Clóvis, com ar vago, continua afagando os cabelos de Anna. Um sorriso quase se faz presente no canto do lábio.
— Anna...
— Está na hora do remédio, velho.
— Você tinha os cabelos dourados. E eles eram suaves como um raio de sol da manhã.
— Deixe-se de poesias baratas, velho bobo.
Anna levanta-se e começa a espanar com furor.
— Você ainda tem os cabelos de ouro, Anna?
— Tinta dourada custa mais caro.
Anna sacode a toalha pendurada num prego, dobra as roupas espalhadas sobre a velha cômoda a um canto. Guarda coisas nas gavetas.
— Ai! Está doendo, Anna.
— Vou lhe dar o remédio.
Anna vai buscar um copo de água e o entrega, junto com dois comprimidos que Clóvis ingere de uma vez só.
— Quero mais.
Ele estende a mão, apalpando a mesinha da cabeceira, onde encontram-se os medicamentos. Com algum esforço, Anna arrasta a mesa e leva-a para o outro lado do cômodo, sob a janela fechada.
— Velho murrinhento. Fique quieto no seu canto.
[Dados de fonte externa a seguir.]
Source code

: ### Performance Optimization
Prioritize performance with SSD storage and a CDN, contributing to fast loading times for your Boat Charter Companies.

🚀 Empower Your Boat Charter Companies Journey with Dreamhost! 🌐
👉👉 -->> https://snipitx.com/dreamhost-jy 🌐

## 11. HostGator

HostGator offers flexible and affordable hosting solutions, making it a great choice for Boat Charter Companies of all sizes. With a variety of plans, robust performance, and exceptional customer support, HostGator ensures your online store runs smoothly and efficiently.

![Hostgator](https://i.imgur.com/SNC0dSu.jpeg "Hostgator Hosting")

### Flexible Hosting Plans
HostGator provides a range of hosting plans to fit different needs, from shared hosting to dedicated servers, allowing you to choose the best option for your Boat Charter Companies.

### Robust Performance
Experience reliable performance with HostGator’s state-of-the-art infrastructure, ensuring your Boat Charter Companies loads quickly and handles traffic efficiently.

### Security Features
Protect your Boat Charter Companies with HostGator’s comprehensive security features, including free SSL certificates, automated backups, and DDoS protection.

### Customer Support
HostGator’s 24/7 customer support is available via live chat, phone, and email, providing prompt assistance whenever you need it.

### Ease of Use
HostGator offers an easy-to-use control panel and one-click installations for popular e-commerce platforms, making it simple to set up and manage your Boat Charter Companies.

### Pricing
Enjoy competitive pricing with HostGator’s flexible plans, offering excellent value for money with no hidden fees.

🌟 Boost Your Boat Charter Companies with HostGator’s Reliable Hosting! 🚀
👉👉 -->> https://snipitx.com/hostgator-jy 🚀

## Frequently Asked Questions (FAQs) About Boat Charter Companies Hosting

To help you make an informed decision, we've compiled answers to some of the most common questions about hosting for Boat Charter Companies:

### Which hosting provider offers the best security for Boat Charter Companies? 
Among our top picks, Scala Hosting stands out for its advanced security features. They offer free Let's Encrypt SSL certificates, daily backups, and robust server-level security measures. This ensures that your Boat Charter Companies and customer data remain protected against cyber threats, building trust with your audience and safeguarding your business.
Anna pega a vassoura e, com certa pressa, varre todo o cômodo.
— Anna?
Ela não responde, empenhada no trabalho.
— Anna, por que é que você está arrumando tudo, hein, Anna? Quem é que vem aqui, Anna com dois enes?
Anna desaparece por instantes e retorna carregando uma pá de lixo. Clóvis começa uma crise de asfixia.
— Deus!
Anna larga a pá, e a pá produz um barulho estrondoso, que ecoa pelas paredes escurecidas de tempo do quarto. Ela corre e segura Clóvis, sufocado e vermelho. Aplica-lhe massagens cardíacas e, aos poucos, Clóvis recobra a respiração, exausto.
— Velho, qualquer dia você me mata de susto.
Clóvis segura os braços de Anna, apalpa-lhe a cintura, os quadris.
— Você engordou, Anna.
— Velho idiota.
Ela levanta-se e desaparece no cômodo ao lado, não sem antes tropeçar na pá de lixo, largada no caminho. Anna solta um palavrão – o palavrão mais cabeludo que conhece e que Clóvis não escuta. Ele está longe, bem longe, embora não possa sair do seu catre. Os barulhos retornam, furiosos, ampliados, enquanto Clóvis delira, a febre muito, muito alta.